◆ WHAT THE TASK REQUIRES ◆
Lay out as a Markdown table the lines from the start of the rows below up to and including the line with "haar te beschermen, bedacht Shirley ter", using the columns No. and Line and skipping blank lines.

◆ RAW DATA ◆
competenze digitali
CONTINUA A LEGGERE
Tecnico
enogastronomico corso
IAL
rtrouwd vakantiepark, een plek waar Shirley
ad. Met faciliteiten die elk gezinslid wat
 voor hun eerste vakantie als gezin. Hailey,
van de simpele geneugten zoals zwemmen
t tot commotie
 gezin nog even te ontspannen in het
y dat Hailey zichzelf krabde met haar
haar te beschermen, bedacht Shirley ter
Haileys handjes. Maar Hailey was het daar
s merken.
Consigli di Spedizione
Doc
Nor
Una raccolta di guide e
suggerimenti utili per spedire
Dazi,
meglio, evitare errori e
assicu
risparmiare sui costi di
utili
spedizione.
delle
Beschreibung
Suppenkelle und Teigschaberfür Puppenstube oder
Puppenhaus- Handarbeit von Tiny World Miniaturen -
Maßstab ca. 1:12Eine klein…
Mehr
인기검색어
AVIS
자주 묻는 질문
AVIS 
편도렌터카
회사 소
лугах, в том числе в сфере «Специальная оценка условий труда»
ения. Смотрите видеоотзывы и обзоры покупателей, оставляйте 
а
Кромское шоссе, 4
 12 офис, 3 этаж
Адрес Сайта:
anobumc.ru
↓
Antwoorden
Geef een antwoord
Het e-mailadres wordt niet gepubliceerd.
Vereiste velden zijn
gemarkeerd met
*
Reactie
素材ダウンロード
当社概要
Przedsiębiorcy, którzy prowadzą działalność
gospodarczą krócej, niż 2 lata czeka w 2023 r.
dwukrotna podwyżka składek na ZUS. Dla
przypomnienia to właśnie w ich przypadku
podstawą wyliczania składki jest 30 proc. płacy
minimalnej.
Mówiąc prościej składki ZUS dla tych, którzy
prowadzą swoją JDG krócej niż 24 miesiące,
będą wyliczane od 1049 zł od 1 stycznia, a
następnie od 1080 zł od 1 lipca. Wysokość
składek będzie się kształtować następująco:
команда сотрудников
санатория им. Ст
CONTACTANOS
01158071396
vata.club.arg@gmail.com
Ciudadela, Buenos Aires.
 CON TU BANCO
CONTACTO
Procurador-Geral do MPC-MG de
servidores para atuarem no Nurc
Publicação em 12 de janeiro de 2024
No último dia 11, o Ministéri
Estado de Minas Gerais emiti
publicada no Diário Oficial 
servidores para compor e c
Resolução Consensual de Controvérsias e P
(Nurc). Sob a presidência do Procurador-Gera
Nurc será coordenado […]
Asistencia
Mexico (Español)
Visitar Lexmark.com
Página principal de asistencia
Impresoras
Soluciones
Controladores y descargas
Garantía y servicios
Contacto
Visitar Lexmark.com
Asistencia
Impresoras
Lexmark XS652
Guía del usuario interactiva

◆ WORKED SOLUTION ◆
| No. | Line |
|---|---|
| 1 | competenze digitali |
| 2 | CONTINUA A LEGGERE |
| 3 | Tecnico |
| 4 | enogastronomico corso |
| 5 | IAL |
| 6 | rtrouwd vakantiepark, een plek waar Shirley |
| 7 | ad. Met faciliteiten die elk gezinslid wat |
| 8 |  voor hun eerste vakantie als gezin. Hailey, |
| 9 | van de simpele geneugten zoals zwemmen |
| 10 | t tot commotie |
| 11 |  gezin nog even te ontspannen in het |
| 12 | y dat Hailey zichzelf krabde met haar |
| 13 | haar te beschermen, bedacht Shirley ter |